Namun, hal yang menakjubkan justeru ada pada benda yang mereka tunjukkan, lencana keanggotaan tersebut persis perbekalan milik penjelajah waktu, bukan material ataupun teknologi dari peradaban Bumi. Selain xmatter, ada butir-cahaya di mana objek satu ini begitu penting.

Mereka tidak mempertanyakan tentang mimpi yang didengar, melainkan kesulitan mempercayai dan memahami mekanisme di balik alam bawah sadar mereka semua, kebingungan dengan sistem yang melatari sel dan barang canggih yang ada.

Dan di sini pun, Giziania tak begitu tertarik dengan konflik yang sedang viral di Komunitaz selain menemani ratunya melatih defender.

note: suka dengan bacaan yang berbau konflik? langsung temukan di chapter 20

Karya ini diterbitkan atas izin NovelToon Juhidin, isi konten hanyalah pandangan pribadi pembuatnya, tidak mewakili NovelToon sendiri

Chap 13 Melan dan Gas Melon

"Mel, lo tadi ngomong gas melon di saluran.
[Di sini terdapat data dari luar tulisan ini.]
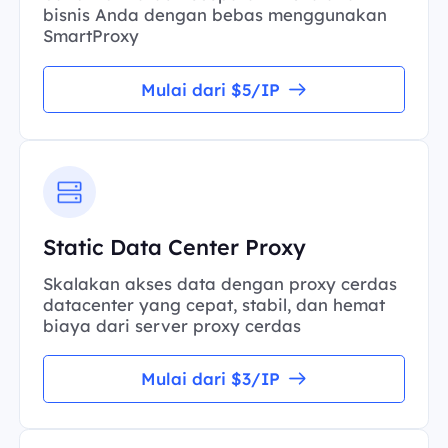
bisnis Anda dengan bebas menggunakan
SmartProxy
Mulai dari $5/IP
Static Data Center Proxy
Skalakan akses data dengan proxy cerdas
datacenter yang cepat, stabil, dan hemat
biaya dari server proxy cerdas
Mulai dari $3/IP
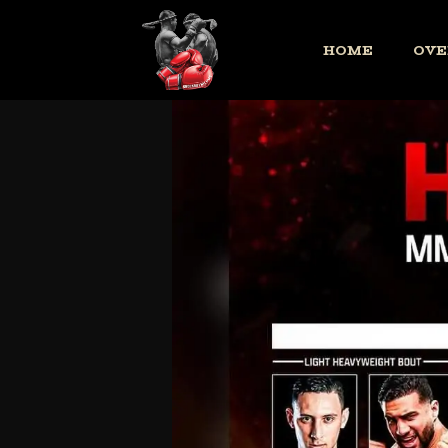
HOME
OVE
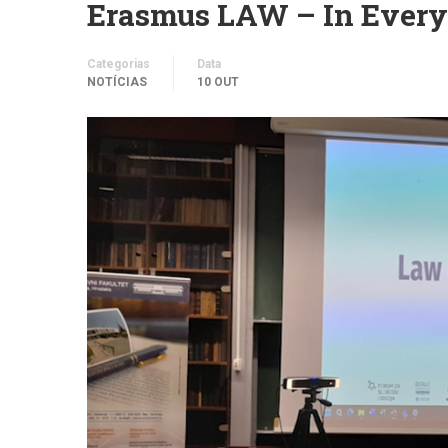
Erasmus LAW – In Everyd
Categorias
Data
NOTÍCIAS
10 OUT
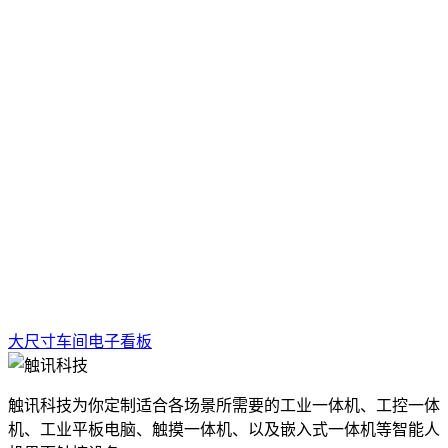
大尺寸车间电子看板
触讯科技为你定制适合各场景所需要的工业一体机、工控一体
机、工业平板电脑、触摸一体机、以及嵌入式一体机等智能人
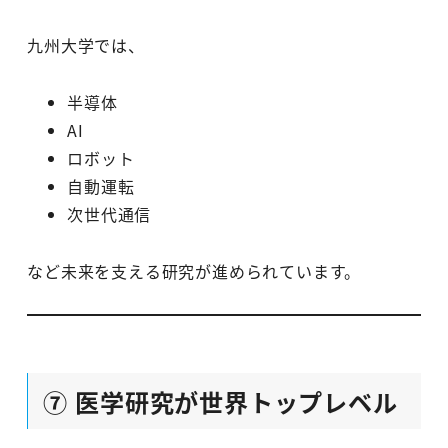
九州大学では、
半導体
AI
ロボット
自動運転
次世代通信
など未来を支える研究が進められています。
⑦ 医学研究が世界トップレベル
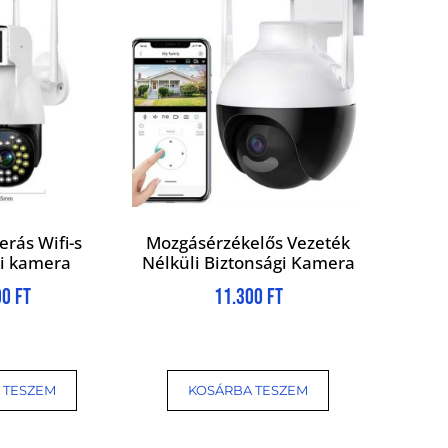
rás Wifi-s
Mozgásérzékelős Vezeték
gi kamera
Nélküli Biztonsági Kamera
90
Ft
11.300
Ft
 TESZEM
KOSÁRBA TESZEM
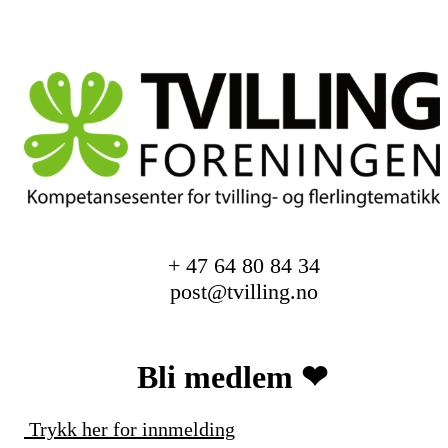
+ 47 64 80 84 34
post@tvilling.no
Bli medlem ❤︎
Trykk her for innmelding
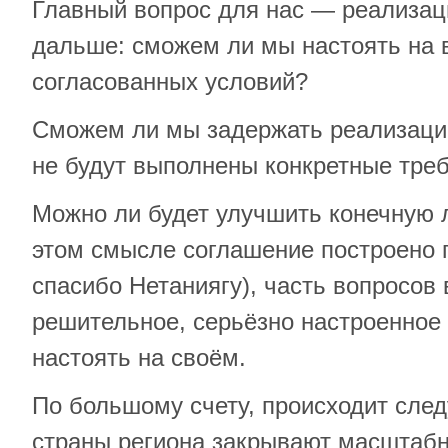
Главный вопрос для нас — реализац
дальше: сможем ли мы настоять на
согласованных условий?
Сможем ли мы задержать реализацию
не будут выполнены конкретные тре
Можно ли будет улучшить конечную 
этом смысле соглашение построено п
спасибо Нетаниягу), часть вопросов 
решительное, серьёзно настроенное
настоять на своём.
По большому счету, происходит сл
страны региона закрывают масштабн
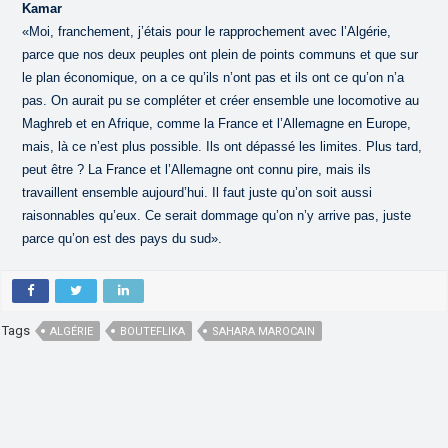
Kamar
«Moi, franchement, j’étais pour le rapprochement avec l’Algérie,
parce que nos deux peuples ont plein de points communs et que sur
le plan économique, on a ce qu’ils n’ont pas et ils ont ce qu’on n’a
pas. On aurait pu se compléter et créer ensemble une locomotive au
Maghreb et en Afrique, comme la France et l’Allemagne en Europe,
mais, là ce n’est plus possible. Ils ont dépassé les limites. Plus tard,
peut être ? La France et l’Allemagne ont connu pire, mais ils
travaillent ensemble aujourd’hui. Il faut juste qu’on soit aussi
raisonnables qu’eux. Ce serait dommage qu’on n’y arrive pas, juste
parce qu’on est des pays du sud».
Tags
ALGÉRIE
BOUTEFLIKA
SAHARA MAROCAIN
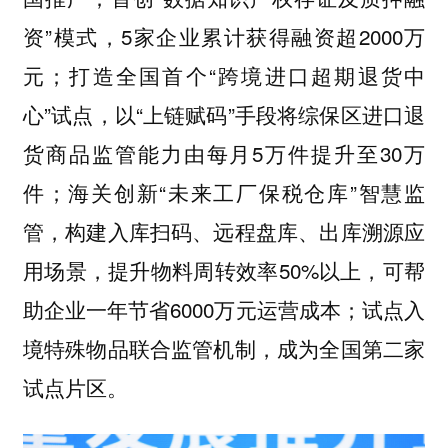
资”模式，5家企业累计获得融资超2000万
元；打造全国首个“跨境进口超期退货中
心”试点，以“上链赋码”手段将综保区进口退
货商品监管能力由每月5万件提升至30万
件；海关创新“未来工厂保税仓库”智慧监
管，构建入库扫码、远程盘库、出库溯源应
用场景，提升物料周转效率50%以上，可帮
助企业一年节省6000万元运营成本；试点入
境特殊物品联合监管机制，成为全国第二家
试点片区。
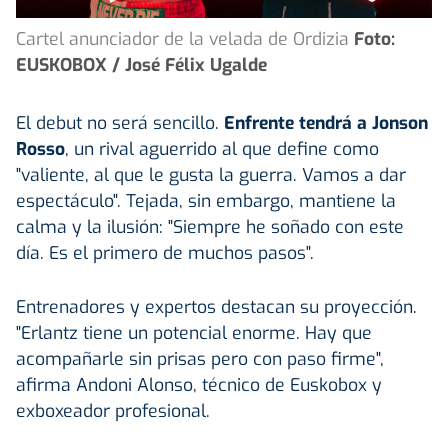
Cartel anunciador de la velada de Ordizia
Foto:
EUSKOBOX / José Félix Ugalde
El debut no será sencillo.
Enfrente tendrá a Jonson
Rosso
, un rival aguerrido al que define como
"valiente, al que le gusta la guerra. Vamos a dar
espectáculo". Tejada, sin embargo, mantiene la
calma y la ilusión: "Siempre he soñado con este
día. Es el primero de muchos pasos".
Entrenadores y expertos destacan su proyección.
"Erlantz tiene un potencial enorme. Hay que
acompañarle sin prisas pero con paso firme",
afirma Andoni Alonso, técnico de Euskobox y
exboxeador profesional.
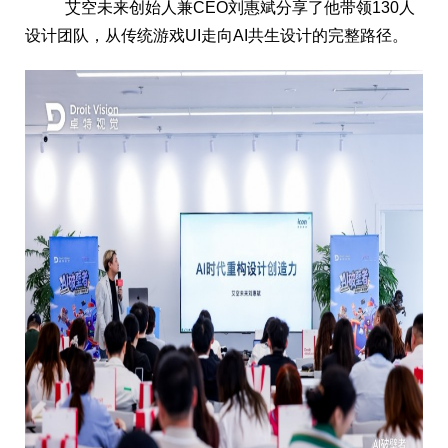
艾空未来创始人兼CEO刘惠斌分享了他带领130人
设计团队，从传统游戏UI走向AI共生设计的完整路径。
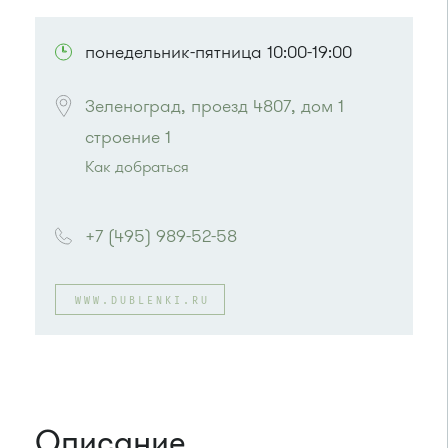
ПОСМОТРЕТЬ НА КАРТЕ
понедельник-пятница 10:00-19:00
Зеленоград, проезд 4807, дом 1 
строение 1
Как добраться
Проезд до остановки
"Оранжерея"
:
Автобусы № 1, 2, 7.
+7 (495) 989-52-58
Маршрутка № 903
или до остановки
"Фабрика-прачечная"
:
Автобусы № 1, 2, 7.
WWW.DUBLENKI.RU
Маршрутка № 419м, 720м, 903
Описание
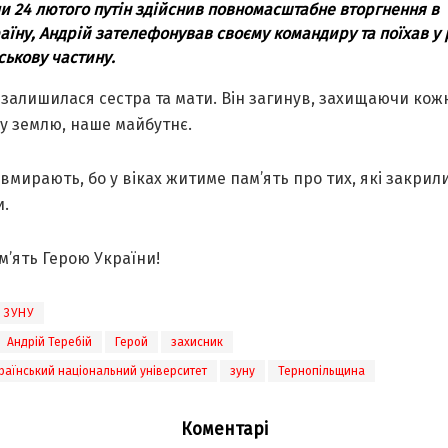
и 24 лютого путін здійснив повномасштабне вторгнення в
аїну, Андрій зателефонував своєму командиру та поїхав у 
ськову частину.
 залишилася сестра та мати. Він загинув, захищаючи кожн
у землю, наше майбутнє.
 вмирають, бо у віках житиме пам’ять про тих, які закрил
и.
м’ять Герою України!
ЗУНУ
Андрій Теребій
Герой
захисник
раїнський національний університет
зуну
Тернопільщина
Коментарі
Lha mana kebunnya?"

"Dih siapa yang bahas kebon? Ini maksud gue Ha. Ini tabung gas-nya."

Melan menyentuh helm yang sedari tadi mereka abaikan, alat perlindungan tersebut masih nangkring di meja. Warnanya hitam.

"Ini helm, Mel. Kejeduk apa batoknya tadi itu sih?"

"Gak. Ini tadi gas tube, Ha. Tanya April. Lo sendiri khan bilang.. dunia kita tuh alam geblek."

"Setuju," ucap Teni turut bersuara. "Gue udah liat sendiri kelakuan gue ke sesama. Membantai teman-teman satu sekolah cuma buat nunjukin power ke orang yang dianggap mata-mata. Serius. Sampe komunitas bingung jalan.. gimana cara nundukin gue yang hewani itu."

Teni bicara sambil memutari meja, lalu menghirup udara sambil terpejam mata, dihisapnya dalam-dalam aroma yang ada, yang bersumber dari tubuh Ira.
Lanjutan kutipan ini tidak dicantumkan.